54and looked out. Mens Jackets North Face
Nasmyth, camebetween me and Miss Temple: I saw her in her travelling dressstep into a postchaise, shortly after the marriage ceremony; Iwatched the chaise mount the hill and disappear beyond its brow;and then retired to my own room, and there spent in solitude thegreatest part of the halfholiday granted in honour of the occasion.I walked about the chamber most of the time. I imagined myselfonly to be regretting my loss, and thinking how to repair it; butwhen my reflections were concluded, and I looked up and foundthat the afternoon was gone, and evening far advanced, anotherdiscovery dawned on me, namely, that in the interval I hadundergone a transforming process; that my mind had put off all ithad borrowed of Miss Temple—or rather that she had taken withher the serene atmosphere I had been breathing in her vicinity—and that now I was left in my natural element, and beginning tofeel the stirring of old emotions. It did not seem as if a prop werewithdrawn, but rather as if a motive were gone: it was not thepower to be tranquil which had failed me, but the reason fortranquillity was no more. My world had for some years been inLowood: my experience had been of its rules and systems; now Iremembered that the real world was wide, and that a varied fieldof hopes and fears, of sensations and excitements, awaited thosewho had courage to go forth into its expanse, to seek realknowledge of life amidst its perils.I went to my window, opened it, and looked out. Mens Jackets North Face
There were theCharlotte Bront. ElecBook ClassicsJane Eyre two wings of the building; there was the garden; there were theskirts of Lowood; there was the hilly horizon. My eye passed allother objects to rest on those most remote, the blue peaks; it wasthose I longed to surmount; all within their boundary of rock andheath seemed prisonground, exile limits. I traced the white roadwinding round the base of one mountain, and vanishing in a gorgebetween two; how I longed to follow it farther! I recalled the timewhen I had travelled that very road in a coach; I remembereddescending that hill at twilight; an age seemed to have elapsedsince the day which brought me first to Lowood, and I had neverquitted it since. My vacations had all been spent at school: Mrs.Reed had never sent for me to Gateshead; neither she nor any ofher family had ever been to visit me. Men's Jackets I had had no communicationby letter or message with the outer world: schoolrules, schoolduties, schoolhabits and notions, and voices, and faces, andphrases, and costumes, and preferences, and antipathies—suchwas what I knew of existence. And now I felt that it was notenough; I tired of the routine of eight years in one afternoon. Idesired liberty; for liberty I gasped; for liberty I uttered a prayer; itseemed scattered on the wind then faintly blowing. I abandoned itand framed a humbler supplication; for change, stimulus: thatpetition, too, seemed swept off into vague space: “Then,” I cried,half desperate, “grant me at least a new servitude!”Here a bell, ringing the hour of supper, called me downstairs.I was not free to resume the interrupted chain of my reflectionstill bedtime: even then a teacher who occupied the same roomwith me kept me from the subject to which I longed to recur, by aprolonged effusion of small talk.

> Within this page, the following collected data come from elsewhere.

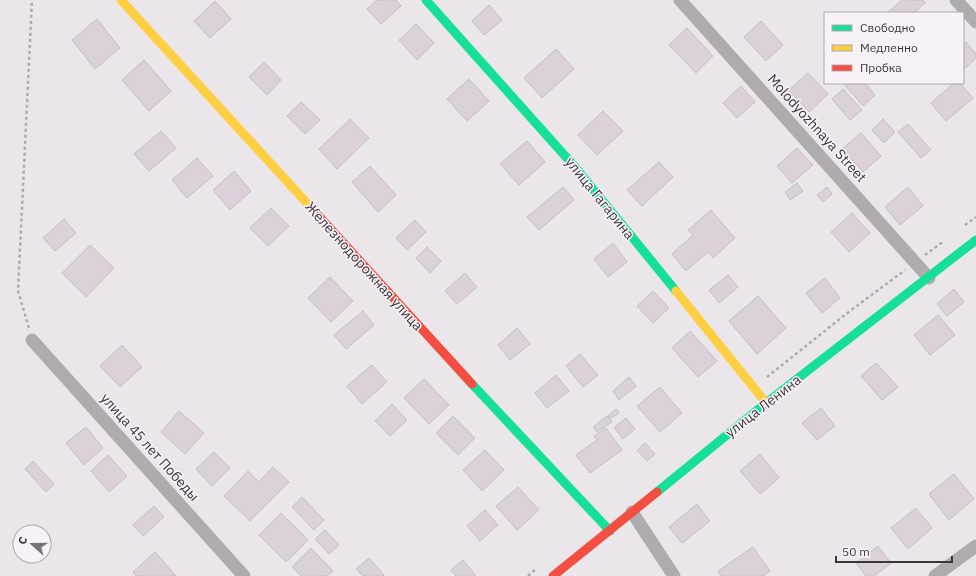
<svg xmlns="http://www.w3.org/2000/svg" width="976" height="576" font-family="'IBM Plex Sans',sans-serif">
<style>
.building{fill:#dcd1db;stroke:#c2c0c2}
.lines{fill:none;stroke-linecap:round;stroke-linejoin:round}
.path{stroke:#adaaac;stroke-width:2.5;stroke-dasharray:3 3;stroke-linecap:butt}
.street{stroke:#aeacae;stroke-width:13}
.fast{stroke:#16e098;stroke-width:9}
.slow{stroke:#ffcf43;stroke-width:9}
.jam{stroke:#f24e42;stroke-width:9}
.labels{text-anchor:middle;stroke-width:3;stroke-linejoin:round;paint-order:stroke}
.street-label{font-size:14px;fill:#393739;stroke:#f8f2f8}
</style>
<rect width="100%" height="100%" fill="#eae6e9"/>
<path class="building" d="M377,0H396L401,6L381,24L367,9Z
M902,0H923L925,3L914,13H887Z
M215,1L231,19L210,38L194,21Z
M489,5L502,20L484,35L472,21Z
M97,19L120,48L95,69L72,40Z
M761,21L783,45L766,61L744,37Z
M416,24L434,43L417,60L399,40Z
M687,28L713,56L696,73L669,45Z
M966,42L976,54V58L963,70V45Z
M556,49L574,69L542,98L524,78Z
M144,60L171,91L149,111L122,80Z
M264,62L281,80L267,95L249,77Z
M808,73L828,94L809,112L789,90Z
M469,79L489,101L467,121L447,99Z
M845,83H865L875,95L863,106L844,84Z
M954,83H960L973,98L946,121L931,103Z
M741,86L755,102L737,118L723,103Z
M843,89L862,110L850,120L832,99Z
M301,102L320,120L305,134L287,116Z
M603,111L623,131L597,155L578,135Z
M350,119L369,138L337,169L319,149Z
M883,119L895,132L884,143L872,130Z
M908,124L931,150L921,158L898,132Z
M161,131L176,148L149,171L134,154Z
M861,133L881,156L863,172L842,149Z
M527,141L545,162L519,185L500,164Z
M797,148L813,165L792,183L777,166Z
M197,158L213,176L187,198L172,180Z
M659,162L673,177L642,206L627,190Z
M370,166L396,195L378,212L352,182Z
M234,171L251,191L230,210L213,190Z
M797,183L803,191L790,200L785,192Z
M563,187L574,200L539,230L527,217Z
M827,187L832,194L823,202L817,195Z
M908,187L923,206L900,225L885,207Z
M271,208L289,226L268,246L250,228Z
M711,210L735,238L713,258L708,252L686,271L672,254L693,235L688,230Z
M852,213L870,233L849,252L831,232Z
M64,219L76,233L55,251L43,238Z
M415,220L426,232L407,250L396,238Z
M613,243L627,262L608,277L594,259Z
M90,245L114,268L86,297L62,273Z
M427,247L441,261L430,273L416,258Z
M465,273L477,287L457,304L445,291Z
M728,275L738,287L719,303L709,290Z
M330,277L353,301L331,322L308,298Z
M825,278L840,298L822,313L806,293Z
M954,289L964,302L947,316L937,304Z
M653,291L669,308L653,323L637,306Z
M758,296L786,328L757,354L729,321Z
M363,311L374,325L346,349L334,335Z
M938,315L955,335L930,355L914,335Z
M517,328L530,344L510,360L498,345Z
M690,331L717,361L698,377L672,348Z
M122,345L142,367L120,387L100,366Z
M580,354L598,375L583,387L566,366Z
M876,363L898,387L882,400L861,376Z
M372,365L387,382L362,404L347,386Z
M556,375L569,391L547,408L535,393Z
M629,377L636,386L619,400L613,391Z
M424,379L449,405L429,424L404,398Z
M660,387L682,413L660,432L637,406Z
M392,404L407,420L390,436L375,421Z
M821,408L835,426L817,440L802,423Z
M616,409L619,413L610,419L608,416Z
M179,411L204,433L185,454L161,432Z
M453,416L475,438L458,455L436,433Z
M607,416L612,422L597,432L593,427Z
M626,418L635,429L623,439L614,428Z
M86,427L103,448L84,465L66,443Z
M606,428L622,450L590,473L576,455L597,440L594,436Z
M645,443L655,454L647,461L637,450Z
M485,450L504,470L482,491L463,470Z
M214,452L230,468L212,486L196,469Z
M760,454L779,478L760,494L740,471Z
M108,455L127,476L109,492L91,471Z
M33,461L54,484L46,492L25,469Z
M273,467L289,482L250,521L224,496L248,471L259,482Z
M954,474L974,499L949,520L929,494Z
M518,487L539,510L517,530L496,506Z
M302,497L324,520L314,530L292,507Z
M697,504L710,521L682,543L669,527Z
M154,506L164,517L143,536L133,525Z
M916,508L932,528L908,549L891,528Z
M485,510L498,525L480,541L467,526Z
M281,513L308,540L286,562L259,535Z
M325,530L339,545L329,554L315,539Z
M878,546L891,563L874,576H866L856,563Z
M753,547L770,571L763,576H721L718,571Z
M311,548L333,571L327,576H301L292,567Z
M155,552L176,576H136L133,572Z
M369,558L384,575L383,576H363L356,569Z
M463,560L476,576H456L451,570Z"/>
<g class="lines">
<path class="path" d="M965,225L976,217
M925,255L944,241
M29,328L18,291L32,0
M767,377L846,314L905,270
M528,576L537,568"/>
<path class="street" d="M680,0L929,278
M956,0L976,22
M32,340L244,576
M632,512L674,576
M935,576L976,546"/>
<path class="fast" d="M426,0L575,167L676,291
M472,384L610,531
M657,492L766,403L976,240"/>
<path class="slow" d="M121,0L316,213
M676,291L766,403"/>
<path class="jam" d="M316,213L472,384
M553,576L657,492"/>
</g>
<g class="labels">
<g class="street-label">
<text transform="translate(817 128) rotate(48)" y="5">Molodyozhnaya Street</text>
<text transform="translate(600 198) rotate(51)" y="5">улица Гагарина</text>
<text transform="translate(364 266) rotate(48)" y="5">Железнодорожная улица</text>
<text transform="translate(763 406) rotate(-38)" y="5">улица Ленина</text>
<text transform="translate(150 447) rotate(48)" y="5">улица 45 лет Победы</text>
</g>
</g>
<rect x="824" y="12" width="140" height="72" fill="#f8f2f8" stroke="#aca7ac"/>
<rect x="832" y="25" width="20" height="6" fill="#16e098" stroke="#aca7ac"/>
<text x="860" y="32" font-size="12" fill="#393739">Свободно</text>
<rect x="832" y="45" width="20" height="6" fill="#ffcf43" stroke="#aca7ac"/>
<text x="860" y="52" font-size="12" fill="#393739">Медленно</text>
<rect x="832" y="65" width="20" height="6" fill="#f24e42" stroke="#aca7ac"/>
<text x="860" y="72" font-size="12" fill="#393739">Пробка</text>
<g transform="translate(32 544) rotate(291)"><circle r="19" fill="#f8f2f8" stroke="#aca7ac"/>
<path d="M0-3L7 15L0 10L-7 15Z" fill="#777477"/>
<text y="-6" font-size="11" font-weight="bold" text-anchor="middle" fill="#393739">С</text>
</g>
<path d="M836 556v6h116v-6" fill="none" stroke="#393739" stroke-width="2"/>
<text x="842" y="556" font-size="12" fill="#393739" stroke="#f8f2f8" stroke-width="3" paint-order="stroke">50 m</text>
</svg>
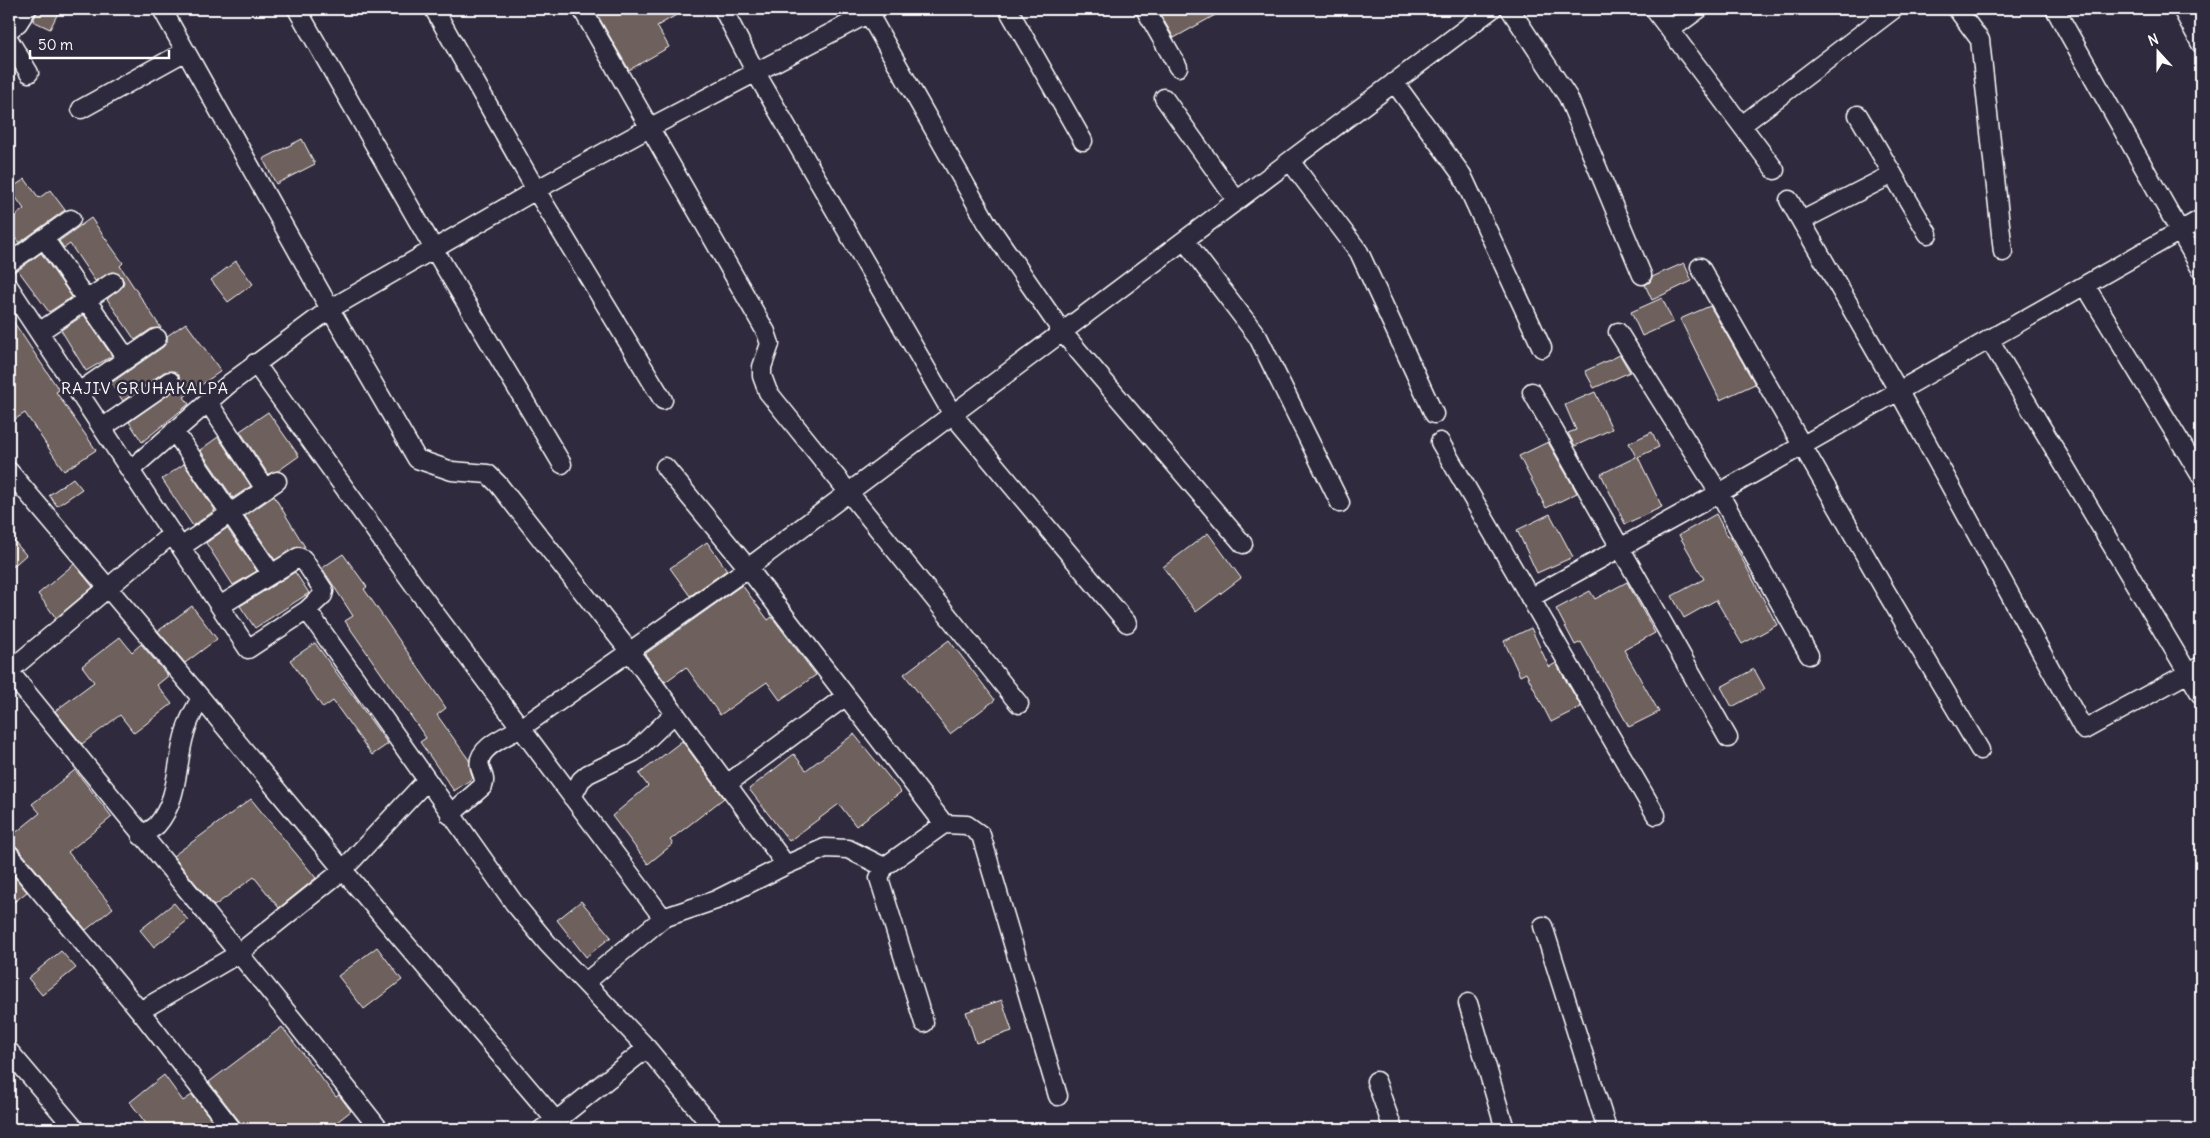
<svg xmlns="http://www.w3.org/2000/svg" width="2210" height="1138" font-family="Delius,sans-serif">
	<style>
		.building { fill: #6e605c; stroke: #fff }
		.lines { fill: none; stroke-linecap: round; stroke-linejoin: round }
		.street-casing { stroke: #fff; stroke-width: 21 }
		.street { stroke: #2f2a3d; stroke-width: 18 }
		.labels { text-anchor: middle; stroke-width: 5; stroke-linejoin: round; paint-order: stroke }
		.neighbourhood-label { font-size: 16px; letter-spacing: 1px; fill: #fff; stroke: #2f2a3d }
	</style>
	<rect width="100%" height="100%" fill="#2f2a3d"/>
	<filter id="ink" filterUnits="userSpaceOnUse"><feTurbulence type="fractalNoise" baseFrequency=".02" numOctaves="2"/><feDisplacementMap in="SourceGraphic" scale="10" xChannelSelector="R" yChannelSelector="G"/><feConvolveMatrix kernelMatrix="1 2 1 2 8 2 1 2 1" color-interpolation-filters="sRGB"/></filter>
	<g filter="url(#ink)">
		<path class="building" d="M38,9H60L50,29L33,21Z
			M594,9H687L657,26L669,47L629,70Z
			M1157,9H1226L1174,38Z
			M302,139L315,164L276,184L263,159Z
			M25,179L39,198L50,190L65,210L19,243L9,230V220L24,209L10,189Z
			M91,218L123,263L120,266L161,328L151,329L135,340L107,299L122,287L124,282L121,276L112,272L95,281L70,244L64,248L59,241Z
			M41,253L72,297L49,312L18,270Z
			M236,261L253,284L228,302L211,280Z
			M1684,263L1692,281L1652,300L1645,285L1650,282L1652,277Z
			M1662,298L1673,322L1642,336L1631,312Z
			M1710,306L1755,384L1720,400L1680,319Z
			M9,315L59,390L56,392L96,450L64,471L25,413L9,423Z
			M84,315L112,356L86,371L61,330Z
			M186,323L221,371L184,397L189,404L142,442L129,422L176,389L180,385L179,375L174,371L164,372L123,401L111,383L163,347L167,342V336Z
			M1620,355L1630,372L1594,388L1585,371Z
			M1595,392L1612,429L1575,446L1568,433L1576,430L1565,405Z
			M268,412L299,456L278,471L268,474L240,431Z
			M1652,432L1659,447L1638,457L1662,507L1625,524L1601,474L1636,457L1629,443Z
			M218,437L251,486L233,498L200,450Z
			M1548,442L1577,493L1546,508L1519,456Z
			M184,464L215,510L193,526L162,479Z
			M73,478L82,489L57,506L49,495Z
			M274,496L305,547L294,548L275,560L245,516Z
			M1550,514L1573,557L1537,573L1517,530Z
			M1716,514L1728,537L1730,536L1777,625L1742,644L1716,600L1684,618L1672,596L1704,579L1679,535Z
			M227,528L257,571L233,585L206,543Z
			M1208,533L1241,578L1196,612L1163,567Z
			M9,535L26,555L9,570Z
			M707,542L727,570L690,596L670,568Z
			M343,554L367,587L364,589L446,708L437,715L469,760L473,778L454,791L420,742L426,738L345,621L353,616L322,568Z
			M74,564L93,587L56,618L38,594Z
			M295,572L309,593L255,628L240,606Z
			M1627,582L1655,633L1624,650L1659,712L1629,727L1581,642L1575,645L1556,609L1590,591L1595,599Z
			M742,585L768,620L772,617L816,675L780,700L767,682L720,715L686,667L665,682L645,654Z
			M192,606L217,639L185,663L158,631Z
			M1531,628L1549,667L1556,663L1581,707L1551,722L1526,673L1520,676L1504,641Z
			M120,637L132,652L141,644L168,676L157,685L172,704L134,733L120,715L82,744L55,711L94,682L82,666Z
			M949,640L995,700L950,734L904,674Z
			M315,643L388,744L372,755L333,701L323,708L290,660Z
			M1754,669L1765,689L1732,707L1721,687Z
			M854,734L901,792L856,826L839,804L789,841L749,789L794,754L806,770Z
			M682,741L724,798L670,840L673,844L648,864L612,816L648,786L639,774Z
			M75,770L112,817L68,852L113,908L86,930L17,847L9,844V838L40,813L32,804Z
			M251,799L316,878L279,908L254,877L214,906L173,856Z
			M9,870L27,892L9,906Z
			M581,901L611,937L586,957L557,920Z
			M174,903L188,920L154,947L140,930Z
			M377,947L402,980L364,1009L338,976Z
			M61,951L76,968L42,995L28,978Z
			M1002,1000L1012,1031L976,1043L966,1012Z
			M282,1027L336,1097L339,1095L351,1111L328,1129H242L240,1122L209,1082Z
			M164,1075L183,1101L192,1095L219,1129H150L130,1102Z"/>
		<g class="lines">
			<defs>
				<path id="street" d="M162,9L330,309L417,459L452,471L488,474L498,484L630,652L786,865
					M297,9L434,249L562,464
					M434,9L536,190L663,400
					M582,9L766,332L770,344L762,367V376L768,392L1019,704
					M723,9L756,73L953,415L1127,623
					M866,9L987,223L1063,333L1243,544
					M1008,9L1083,141
					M1145,9L1178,67
					M1510,9L1568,97L1642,275
					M1654,9L1775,170
					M1957,9L1980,40L2003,252
					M2055,9L2201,269
					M2182,9L2201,44
					M9,30L18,23L27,9
					M1670,30L1699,9
					M9,40L29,73
					M1394,82L1462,175L1542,348
					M1164,98L1237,201
					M81,109L186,51
					M1858,115L1928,234
					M1742,125L1894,9
					M1290,161L1359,252L1434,414
					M1789,200L1898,390L2084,730L2201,666
					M1801,221L1893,174
					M44,238L127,359
					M1185,241L1258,337L1340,503
					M9,263L71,219
					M1700,267L1885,590L1980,750
					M2085,285L2201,476
					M9,287L248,649L307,610L514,903L548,944L647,1048L714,1129
					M39,332L113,282
					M1618,332L1719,493L1809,655
					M1989,339L2201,695
					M255,363L419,592L663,918
					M79,392L157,338
					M1532,392L1728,738
					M208,402L265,489
					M102,428L170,381
					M174,431L271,573
					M1440,442L1656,815
					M665,467L748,568L944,824
					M130,470L229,384L330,309L536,190L649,128L877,9
					M9,471L201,698L343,870L563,1129
					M172,534L9,671L298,1026L379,1129
					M181,547L277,481
					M1530,598L1719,493L2201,219
					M220,606L299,557L303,559L324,591L323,595L307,610
					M727,784L846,696
					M572,797L581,780L588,774L634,752L675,713
					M450,815L483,786C486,779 482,774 480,767C475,748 507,736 521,728L748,568L1492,9
					M141,836C146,832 153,829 157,825C179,800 176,762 185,733C188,720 195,709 201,698
					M9,854L140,1011L232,1129
					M1543,926L1607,1129
					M586,982L663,918L716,900L786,865L825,848L848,849L884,867
					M1468,1003L1505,1129
					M140,1011L238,954L343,870L426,781
					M924,1023L879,878L884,867L944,824L967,825L981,835L1058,1096
					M9,1051L75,1129
					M1376,1081L1393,1129
					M542,1129L557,1120L647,1048"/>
			</defs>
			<use href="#street" class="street-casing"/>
			<use href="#street" class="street"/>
		</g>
	</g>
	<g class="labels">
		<g class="neighbourhood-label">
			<text x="145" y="394">RAJIV GRUHAKALPA</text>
		</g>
	</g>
	<rect width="2210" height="1138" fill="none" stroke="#2f2a3d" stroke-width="30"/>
	<rect x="15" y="15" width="2180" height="1108" fill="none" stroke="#fff" stroke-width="2" filter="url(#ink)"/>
	<g transform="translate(2158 52) rotate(339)" stroke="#2f2a3d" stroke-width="4" paint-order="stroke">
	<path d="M0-4L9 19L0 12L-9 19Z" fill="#ffffff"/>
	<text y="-8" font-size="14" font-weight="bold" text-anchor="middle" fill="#ffffff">N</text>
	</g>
	<path d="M30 50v8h139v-8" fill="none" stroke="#ffffff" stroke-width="2.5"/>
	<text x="38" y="50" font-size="15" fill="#ffffff" stroke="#2f2a3d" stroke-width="4" paint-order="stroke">50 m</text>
</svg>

How I wished sleep would silenceher. North Face Arctic Fleece Ski Mens Jackets
It seemed as if, could I but go back to the idea which had lastCharlotte Bront. ElecBook ClassicsJane Eyre entered my mind as I stood at the window, some inventivesuggestion would rise for my relief.Miss Gryce snored at last; she was a heavy Welshwoman, andtill now her habitual nasal strains had never been regarded by mein any other light than as a nuisance; tonight I hailed the firstdeep notes with satisfaction; I was debarrassed of interruption; myhalfeffaced thought instantly revived.“A new servitude! There is something in that,” I soliloquised(mentally, be it understood; I did not talk aloud), “I know there is,because it does not sound too sweet; it is not like such words asLiberty, Excitement, Enjoyment: delightful sounds truly; but nomore than sounds for me; and so hollow and fleeting that it ismere waste of time to listen to them. But Servitude! That must bematter of fact. Any one may serve: I have served here eight years;now all I want is to serve elsewhere.